In grief, and in tragedy, we first remember our maker for sparing our lives. It is human instinct drawn from a time, history no longer recalls: to seek higher power for solace and consolation; to carry on the painful task of picking up the pieces of broken lives. For those whose eyes and ears only see and hear the catastrophe, we offer prayers as expressions of sympathy. That no matter how difficult the days ahead, someone remembers, and wishes relief for the burdened.
But relief comes in more tangible forms. Like thick blankets and clean water, like life-saving medicines and warm meals to feed the starving.

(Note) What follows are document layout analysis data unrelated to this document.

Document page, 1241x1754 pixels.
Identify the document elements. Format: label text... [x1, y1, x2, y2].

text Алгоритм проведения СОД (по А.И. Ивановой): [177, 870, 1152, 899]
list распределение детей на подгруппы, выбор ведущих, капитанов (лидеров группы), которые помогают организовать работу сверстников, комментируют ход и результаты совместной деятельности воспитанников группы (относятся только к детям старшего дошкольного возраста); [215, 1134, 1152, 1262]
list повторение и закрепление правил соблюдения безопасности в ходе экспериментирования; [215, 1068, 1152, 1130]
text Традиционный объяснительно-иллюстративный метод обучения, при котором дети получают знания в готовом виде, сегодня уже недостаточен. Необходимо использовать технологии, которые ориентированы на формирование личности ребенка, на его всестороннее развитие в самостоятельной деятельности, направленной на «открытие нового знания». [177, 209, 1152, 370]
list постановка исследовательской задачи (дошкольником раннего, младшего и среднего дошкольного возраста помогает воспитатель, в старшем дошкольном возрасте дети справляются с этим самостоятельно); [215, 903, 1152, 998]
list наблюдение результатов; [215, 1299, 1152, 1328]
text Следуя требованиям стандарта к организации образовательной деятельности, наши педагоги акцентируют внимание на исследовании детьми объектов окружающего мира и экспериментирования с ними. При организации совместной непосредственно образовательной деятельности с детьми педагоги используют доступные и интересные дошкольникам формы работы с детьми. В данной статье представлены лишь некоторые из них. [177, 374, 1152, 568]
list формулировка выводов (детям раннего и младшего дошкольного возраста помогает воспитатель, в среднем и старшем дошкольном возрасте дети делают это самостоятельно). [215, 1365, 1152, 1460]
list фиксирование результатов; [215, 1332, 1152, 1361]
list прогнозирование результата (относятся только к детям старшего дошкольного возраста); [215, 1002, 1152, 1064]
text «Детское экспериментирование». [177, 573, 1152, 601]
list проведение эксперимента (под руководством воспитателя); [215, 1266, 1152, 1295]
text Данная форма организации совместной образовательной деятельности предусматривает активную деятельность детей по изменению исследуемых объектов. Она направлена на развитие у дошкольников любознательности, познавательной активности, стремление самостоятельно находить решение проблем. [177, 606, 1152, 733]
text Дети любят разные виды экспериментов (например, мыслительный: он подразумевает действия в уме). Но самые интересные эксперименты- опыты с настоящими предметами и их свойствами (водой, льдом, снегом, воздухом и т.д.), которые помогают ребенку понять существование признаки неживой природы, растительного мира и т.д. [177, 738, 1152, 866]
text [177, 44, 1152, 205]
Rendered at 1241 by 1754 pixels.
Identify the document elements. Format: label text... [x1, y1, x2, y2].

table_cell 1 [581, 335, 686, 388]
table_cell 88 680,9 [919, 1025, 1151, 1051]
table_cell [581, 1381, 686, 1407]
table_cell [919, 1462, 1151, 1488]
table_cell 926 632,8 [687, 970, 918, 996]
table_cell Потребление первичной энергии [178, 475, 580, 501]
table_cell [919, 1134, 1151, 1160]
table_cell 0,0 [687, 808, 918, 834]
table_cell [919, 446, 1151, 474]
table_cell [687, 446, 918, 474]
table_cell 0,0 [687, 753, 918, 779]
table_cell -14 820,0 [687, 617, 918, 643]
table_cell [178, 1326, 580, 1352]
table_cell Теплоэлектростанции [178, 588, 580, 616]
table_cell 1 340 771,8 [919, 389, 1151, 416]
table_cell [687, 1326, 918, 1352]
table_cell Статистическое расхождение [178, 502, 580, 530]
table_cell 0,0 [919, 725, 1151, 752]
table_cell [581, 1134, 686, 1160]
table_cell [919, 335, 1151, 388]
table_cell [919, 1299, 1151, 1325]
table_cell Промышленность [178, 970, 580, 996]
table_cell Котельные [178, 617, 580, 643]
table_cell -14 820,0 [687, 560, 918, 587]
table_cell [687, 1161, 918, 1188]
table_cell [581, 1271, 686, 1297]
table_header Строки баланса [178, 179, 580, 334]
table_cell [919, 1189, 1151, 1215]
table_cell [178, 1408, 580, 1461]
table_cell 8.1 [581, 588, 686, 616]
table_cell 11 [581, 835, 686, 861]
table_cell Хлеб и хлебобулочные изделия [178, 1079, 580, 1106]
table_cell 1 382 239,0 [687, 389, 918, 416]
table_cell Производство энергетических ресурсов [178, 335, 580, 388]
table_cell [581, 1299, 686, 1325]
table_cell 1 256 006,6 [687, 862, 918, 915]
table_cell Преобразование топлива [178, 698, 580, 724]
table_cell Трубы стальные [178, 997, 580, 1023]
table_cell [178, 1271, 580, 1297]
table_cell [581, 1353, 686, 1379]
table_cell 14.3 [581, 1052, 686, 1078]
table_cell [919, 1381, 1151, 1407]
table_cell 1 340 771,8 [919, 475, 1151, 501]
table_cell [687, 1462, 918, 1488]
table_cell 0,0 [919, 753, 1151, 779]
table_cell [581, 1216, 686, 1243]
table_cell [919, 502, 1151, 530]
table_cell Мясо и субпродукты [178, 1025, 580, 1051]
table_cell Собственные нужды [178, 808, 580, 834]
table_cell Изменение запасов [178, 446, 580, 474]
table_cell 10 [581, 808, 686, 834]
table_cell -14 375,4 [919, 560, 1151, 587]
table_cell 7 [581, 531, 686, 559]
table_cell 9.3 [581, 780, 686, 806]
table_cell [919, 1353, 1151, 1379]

Given the scale of the calamity - the temblor that struck the entire country of Nepal a few days ago, the poor nation of over a million souls is unready to cope with the disaster.
As the dead begins to pile up, the international community makes a hasty entry. Countries far and wide* sent rescue teams and makeshift hospitals in a race to save lives. News agencies report the events on the ground, and while social media continue to broadcast words of solidarity, these are the times when words, including prayers are not enough.
It is time for ordinary people to step up.
The wake up call was sounded by a skeptic, an old friend I haven't seen in ages. He questions mankind's priorities with its hashtag #prayfornepal when there are ways to really help. While my worries linger closer to home, (the great destructive "twerk" might flatten the city any moment soon) I was struck by his observation, and in my own way, sought to play my part in the relief efforts to save as much lives as possible.
When online companies like Paypal invoke corporate responsibility as their new marketing strategy, I took some time off from the raketship, despite the looming deadline, to make some donations to organizations that deliver aid. Red Cross, Habitat for Humanity, World Vision, just to name a few, I have come across these names and thought to divide the cashless payment so as to spread out my pledge. While this gesture won't be known to many, aside from those who would come across this entry. I simply found it fitting to perform the act of charity before letting everyone know in my social media accounts that there's a way to render aid, not just with prayers but with real, hard cash.
I think my maker, which I seldom speak to lately, would be more pleased with this arrangement.